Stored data
☆ ☆ ☆ ☆

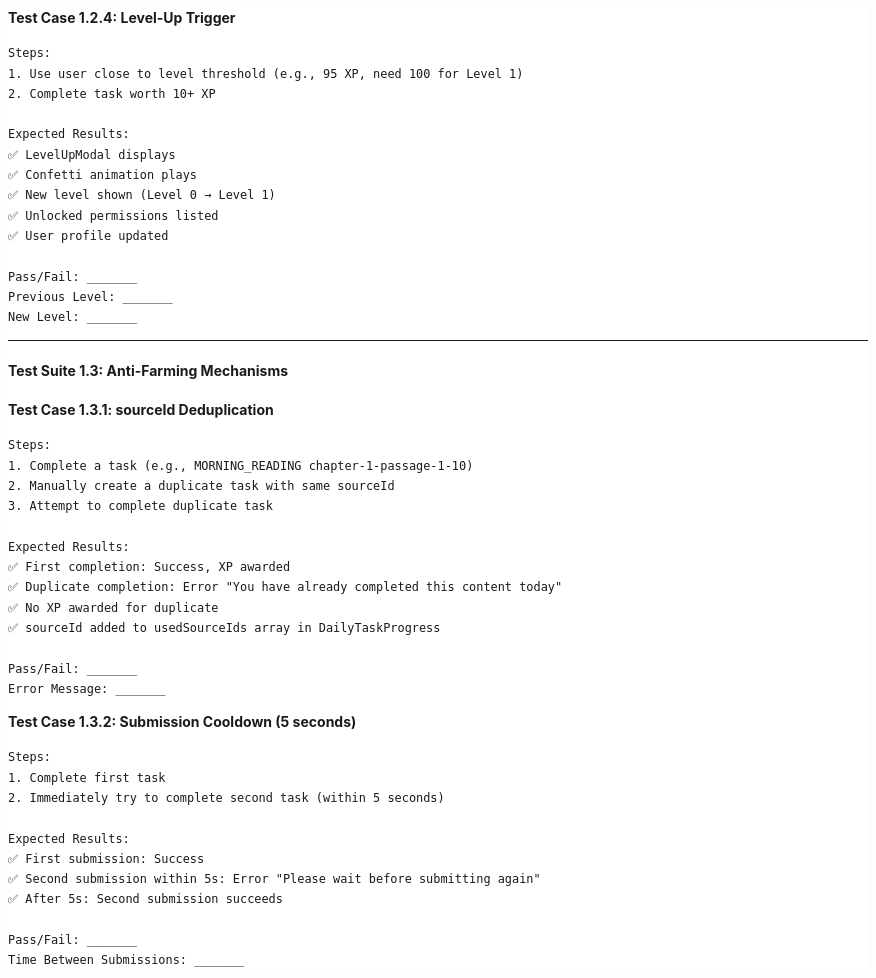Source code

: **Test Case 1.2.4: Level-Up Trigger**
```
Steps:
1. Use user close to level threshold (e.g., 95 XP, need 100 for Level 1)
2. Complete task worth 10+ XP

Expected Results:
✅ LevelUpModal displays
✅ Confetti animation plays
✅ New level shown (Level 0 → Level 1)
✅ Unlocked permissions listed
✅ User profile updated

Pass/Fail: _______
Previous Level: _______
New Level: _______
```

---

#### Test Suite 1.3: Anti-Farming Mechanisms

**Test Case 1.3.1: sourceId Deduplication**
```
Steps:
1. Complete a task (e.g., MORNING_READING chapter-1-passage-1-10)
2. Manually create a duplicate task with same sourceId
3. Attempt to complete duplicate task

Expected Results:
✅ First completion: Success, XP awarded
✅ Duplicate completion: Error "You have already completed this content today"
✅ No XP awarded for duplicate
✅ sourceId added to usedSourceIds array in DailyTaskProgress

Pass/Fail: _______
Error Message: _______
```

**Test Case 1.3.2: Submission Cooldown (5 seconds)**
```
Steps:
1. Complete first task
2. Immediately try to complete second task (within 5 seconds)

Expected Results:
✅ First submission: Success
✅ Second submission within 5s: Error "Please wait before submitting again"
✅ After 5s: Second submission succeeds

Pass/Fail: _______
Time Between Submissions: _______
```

☆ ☆ ☆ ☆

*WORK INSTRUCTION*. Each of the lines above should be transcribed exactly; no image is to be copied.

*EXERCISE ANSWER*.
Source code

: **Test Case 1.2.4: Level-Up Trigger**
```
Steps:
1. Use user close to level threshold (e.g., 95 XP, need 100 for Level 1)
2. Complete task worth 10+ XP

Expected Results:
✅ LevelUpModal displays
✅ Confetti animation plays
✅ New level shown (Level 0 → Level 1)
✅ Unlocked permissions listed
✅ User profile updated

Pass/Fail: _______
Previous Level: _______
New Level: _______
```

---

#### Test Suite 1.3: Anti-Farming Mechanisms

**Test Case 1.3.1: sourceId Deduplication**
```
Steps:
1. Complete a task (e.g., MORNING_READING chapter-1-passage-1-10)
2. Manually create a duplicate task with same sourceId
3. Attempt to complete duplicate task

Expected Results:
✅ First completion: Success, XP awarded
✅ Duplicate completion: Error "You have already completed this content today"
✅ No XP awarded for duplicate
✅ sourceId added to usedSourceIds array in DailyTaskProgress

Pass/Fail: _______
Error Message: _______
```

**Test Case 1.3.2: Submission Cooldown (5 seconds)**
```
Steps:
1. Complete first task
2. Immediately try to complete second task (within 5 seconds)

Expected Results:
✅ First submission: Success
✅ Second submission within 5s: Error "Please wait before submitting again"
✅ After 5s: Second submission succeeds

Pass/Fail: _______
Time Between Submissions: _______
```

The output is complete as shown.